▸ Things to do:
a – Copy the passage of the Deadfall article starting at "Deadfall is a" and ending at "and Charlie Hunnam.".
b – According to the Deadfall article, what has Hannah been accepted to be trained for?

▸ Extracted text:
<<<<

Deadfall is a 2012 American crime drama film directed by Stefan Ruzowitzky, written by Zach Dean, and starring Eric Bana, Olivia Wilde, and Charlie Hunnam.

Plot
After a successful casino heist, siblings Addison and Liza go on the run in Michigan. They decide to split up when their driver is fatally injured in a car crash and Addison murders a state trooper responding to the scene. They resolve to cross the U.S.-Canadian border during a blizzard. Meanwhile, after being released from prison, former boxer Jay calls his parents, retired sheriff Chet and his wife June, to say he'll be home for Thanksgiving. He confronts his former coach in Detroit, demanding money owed him. The two get into a fight and Jay, thinking he has killed him and unwilling to return to jail, flees.

Hannah, the sheriff's deputy, is invited to join Jay's parents for Thanksgiving dinner. She is treated poorly by her father, Sheriff Becker, who does not want to include her in the hunt for the fugitives. Hannah, who has been accepted to be trained for the FBI, excuses her father's behavior because of the loss of his wife several years ago. Jay finds a shivering Liza in the road and offers her a ride to the nearest gas station. Meanwhile, wandering in the snow, Addison murders an elderly man  losing a little finger in the struggle  and steals his damaged snowmobile. He is later forced to abandon the snowmobile, but not before cauterizing his wound on the still hot engine.

>>>>

▸ Data provided:

<<<<

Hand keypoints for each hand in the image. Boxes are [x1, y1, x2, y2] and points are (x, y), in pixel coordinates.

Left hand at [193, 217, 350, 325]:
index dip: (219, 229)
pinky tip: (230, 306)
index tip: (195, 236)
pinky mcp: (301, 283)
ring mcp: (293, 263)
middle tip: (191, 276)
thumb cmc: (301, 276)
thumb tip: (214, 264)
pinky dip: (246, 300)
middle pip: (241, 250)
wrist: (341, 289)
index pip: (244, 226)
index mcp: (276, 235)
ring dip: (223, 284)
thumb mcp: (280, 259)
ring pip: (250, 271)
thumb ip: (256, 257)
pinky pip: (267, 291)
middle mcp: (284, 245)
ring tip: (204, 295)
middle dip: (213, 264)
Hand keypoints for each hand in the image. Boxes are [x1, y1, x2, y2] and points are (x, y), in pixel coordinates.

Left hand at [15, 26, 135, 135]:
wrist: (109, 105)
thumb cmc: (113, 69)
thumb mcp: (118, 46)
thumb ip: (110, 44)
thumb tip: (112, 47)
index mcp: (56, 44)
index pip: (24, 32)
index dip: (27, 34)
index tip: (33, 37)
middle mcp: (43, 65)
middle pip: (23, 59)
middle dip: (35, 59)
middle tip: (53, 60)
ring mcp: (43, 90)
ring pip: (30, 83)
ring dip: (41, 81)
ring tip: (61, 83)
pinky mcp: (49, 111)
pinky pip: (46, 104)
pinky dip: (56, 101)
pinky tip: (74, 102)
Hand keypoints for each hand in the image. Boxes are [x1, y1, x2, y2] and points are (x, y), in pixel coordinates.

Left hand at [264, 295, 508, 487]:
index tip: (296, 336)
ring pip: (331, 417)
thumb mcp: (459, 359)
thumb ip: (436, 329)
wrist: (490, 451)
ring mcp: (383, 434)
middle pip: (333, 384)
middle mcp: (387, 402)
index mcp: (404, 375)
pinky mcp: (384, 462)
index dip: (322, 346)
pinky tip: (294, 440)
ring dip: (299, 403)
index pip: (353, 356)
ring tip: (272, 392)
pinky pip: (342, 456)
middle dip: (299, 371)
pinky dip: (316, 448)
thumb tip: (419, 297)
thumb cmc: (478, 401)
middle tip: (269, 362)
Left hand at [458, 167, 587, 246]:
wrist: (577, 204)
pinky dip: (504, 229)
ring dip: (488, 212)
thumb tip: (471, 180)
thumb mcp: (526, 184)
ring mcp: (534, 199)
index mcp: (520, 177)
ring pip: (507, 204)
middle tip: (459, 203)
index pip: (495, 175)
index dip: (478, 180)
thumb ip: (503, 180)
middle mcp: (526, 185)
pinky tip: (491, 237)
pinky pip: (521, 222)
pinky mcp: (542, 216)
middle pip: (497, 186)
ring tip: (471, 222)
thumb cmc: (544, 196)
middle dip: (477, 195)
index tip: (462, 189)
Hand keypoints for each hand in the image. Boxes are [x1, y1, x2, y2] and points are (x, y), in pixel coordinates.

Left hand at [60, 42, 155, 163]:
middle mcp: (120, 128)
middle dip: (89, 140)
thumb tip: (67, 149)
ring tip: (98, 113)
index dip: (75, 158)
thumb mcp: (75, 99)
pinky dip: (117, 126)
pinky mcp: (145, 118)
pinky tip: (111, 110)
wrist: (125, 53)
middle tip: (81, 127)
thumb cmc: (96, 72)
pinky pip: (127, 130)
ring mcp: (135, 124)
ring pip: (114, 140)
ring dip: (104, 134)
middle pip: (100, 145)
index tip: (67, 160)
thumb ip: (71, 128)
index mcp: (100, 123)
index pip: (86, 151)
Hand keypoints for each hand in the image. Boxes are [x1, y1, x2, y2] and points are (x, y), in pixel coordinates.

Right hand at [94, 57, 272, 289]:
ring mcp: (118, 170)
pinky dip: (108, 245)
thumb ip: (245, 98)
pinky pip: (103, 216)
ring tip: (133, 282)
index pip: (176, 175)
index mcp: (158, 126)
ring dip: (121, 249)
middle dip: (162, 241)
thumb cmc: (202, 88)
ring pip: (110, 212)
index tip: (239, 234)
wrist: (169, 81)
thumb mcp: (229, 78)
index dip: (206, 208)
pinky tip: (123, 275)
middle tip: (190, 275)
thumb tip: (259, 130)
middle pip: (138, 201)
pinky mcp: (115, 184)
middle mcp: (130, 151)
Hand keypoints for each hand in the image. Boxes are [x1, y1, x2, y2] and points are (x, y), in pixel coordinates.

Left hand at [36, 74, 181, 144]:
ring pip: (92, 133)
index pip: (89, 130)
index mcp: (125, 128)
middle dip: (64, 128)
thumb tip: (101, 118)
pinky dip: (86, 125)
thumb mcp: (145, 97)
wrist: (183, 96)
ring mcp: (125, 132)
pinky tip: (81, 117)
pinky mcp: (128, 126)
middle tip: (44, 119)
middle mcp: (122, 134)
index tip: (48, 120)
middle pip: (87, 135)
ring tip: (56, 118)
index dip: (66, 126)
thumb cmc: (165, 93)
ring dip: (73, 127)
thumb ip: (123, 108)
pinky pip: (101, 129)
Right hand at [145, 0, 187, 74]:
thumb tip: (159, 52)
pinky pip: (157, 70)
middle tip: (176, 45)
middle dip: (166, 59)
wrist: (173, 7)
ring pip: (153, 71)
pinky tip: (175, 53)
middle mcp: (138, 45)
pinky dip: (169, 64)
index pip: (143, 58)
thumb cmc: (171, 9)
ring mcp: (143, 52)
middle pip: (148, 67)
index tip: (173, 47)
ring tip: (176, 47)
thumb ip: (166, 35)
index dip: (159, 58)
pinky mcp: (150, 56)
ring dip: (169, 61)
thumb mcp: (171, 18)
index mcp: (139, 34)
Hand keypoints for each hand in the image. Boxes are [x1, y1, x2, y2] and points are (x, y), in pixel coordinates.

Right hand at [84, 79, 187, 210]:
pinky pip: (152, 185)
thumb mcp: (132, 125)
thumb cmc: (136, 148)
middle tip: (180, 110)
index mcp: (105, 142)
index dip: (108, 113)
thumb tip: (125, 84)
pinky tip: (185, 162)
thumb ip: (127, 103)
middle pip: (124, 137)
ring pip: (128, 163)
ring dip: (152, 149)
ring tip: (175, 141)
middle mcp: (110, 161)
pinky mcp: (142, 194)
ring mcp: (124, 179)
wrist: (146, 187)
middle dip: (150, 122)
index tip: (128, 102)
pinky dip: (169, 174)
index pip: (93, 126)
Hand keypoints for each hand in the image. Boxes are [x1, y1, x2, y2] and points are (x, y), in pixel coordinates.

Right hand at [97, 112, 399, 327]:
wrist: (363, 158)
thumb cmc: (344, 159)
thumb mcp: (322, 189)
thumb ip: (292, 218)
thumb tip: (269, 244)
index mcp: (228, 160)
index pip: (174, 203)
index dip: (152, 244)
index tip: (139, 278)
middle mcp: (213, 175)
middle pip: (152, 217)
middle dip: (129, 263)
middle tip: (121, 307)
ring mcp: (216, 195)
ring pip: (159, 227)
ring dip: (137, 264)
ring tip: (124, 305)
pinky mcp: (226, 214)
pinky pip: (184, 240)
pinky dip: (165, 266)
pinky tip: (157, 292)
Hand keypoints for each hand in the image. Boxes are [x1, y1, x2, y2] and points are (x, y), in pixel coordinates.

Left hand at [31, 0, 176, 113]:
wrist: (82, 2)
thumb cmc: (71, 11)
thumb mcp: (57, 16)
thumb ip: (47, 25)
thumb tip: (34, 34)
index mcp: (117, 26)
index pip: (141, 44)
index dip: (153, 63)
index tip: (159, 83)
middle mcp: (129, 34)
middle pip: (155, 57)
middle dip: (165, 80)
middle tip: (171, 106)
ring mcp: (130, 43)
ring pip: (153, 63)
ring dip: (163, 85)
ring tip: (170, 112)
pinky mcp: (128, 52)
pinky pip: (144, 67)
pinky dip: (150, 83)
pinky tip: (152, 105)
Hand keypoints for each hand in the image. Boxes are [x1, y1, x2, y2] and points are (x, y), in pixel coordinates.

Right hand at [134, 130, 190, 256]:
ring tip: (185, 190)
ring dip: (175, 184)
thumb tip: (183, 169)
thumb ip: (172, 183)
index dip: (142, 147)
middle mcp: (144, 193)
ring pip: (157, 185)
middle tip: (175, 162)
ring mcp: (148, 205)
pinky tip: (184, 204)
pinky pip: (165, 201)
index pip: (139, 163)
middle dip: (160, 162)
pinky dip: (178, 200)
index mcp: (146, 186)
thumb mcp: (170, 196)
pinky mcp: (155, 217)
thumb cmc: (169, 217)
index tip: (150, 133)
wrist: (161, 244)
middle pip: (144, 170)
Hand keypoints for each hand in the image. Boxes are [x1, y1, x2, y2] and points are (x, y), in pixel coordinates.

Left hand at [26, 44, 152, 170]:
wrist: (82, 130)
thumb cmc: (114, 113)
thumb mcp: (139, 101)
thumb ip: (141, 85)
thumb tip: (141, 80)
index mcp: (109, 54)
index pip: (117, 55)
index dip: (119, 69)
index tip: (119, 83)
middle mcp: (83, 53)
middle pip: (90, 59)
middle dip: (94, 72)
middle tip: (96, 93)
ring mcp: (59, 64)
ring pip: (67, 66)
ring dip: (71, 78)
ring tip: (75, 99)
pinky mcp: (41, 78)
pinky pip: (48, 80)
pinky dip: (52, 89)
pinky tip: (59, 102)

>>>>

▸ Outputs for the tasks:
a –
Deadfall is a 2012 American crime drama film directed by Stefan Ruzowitzky, written by Zach Dean, and starring Eric Bana, Olivia Wilde, and Charlie Hunnam.

b – The FBI.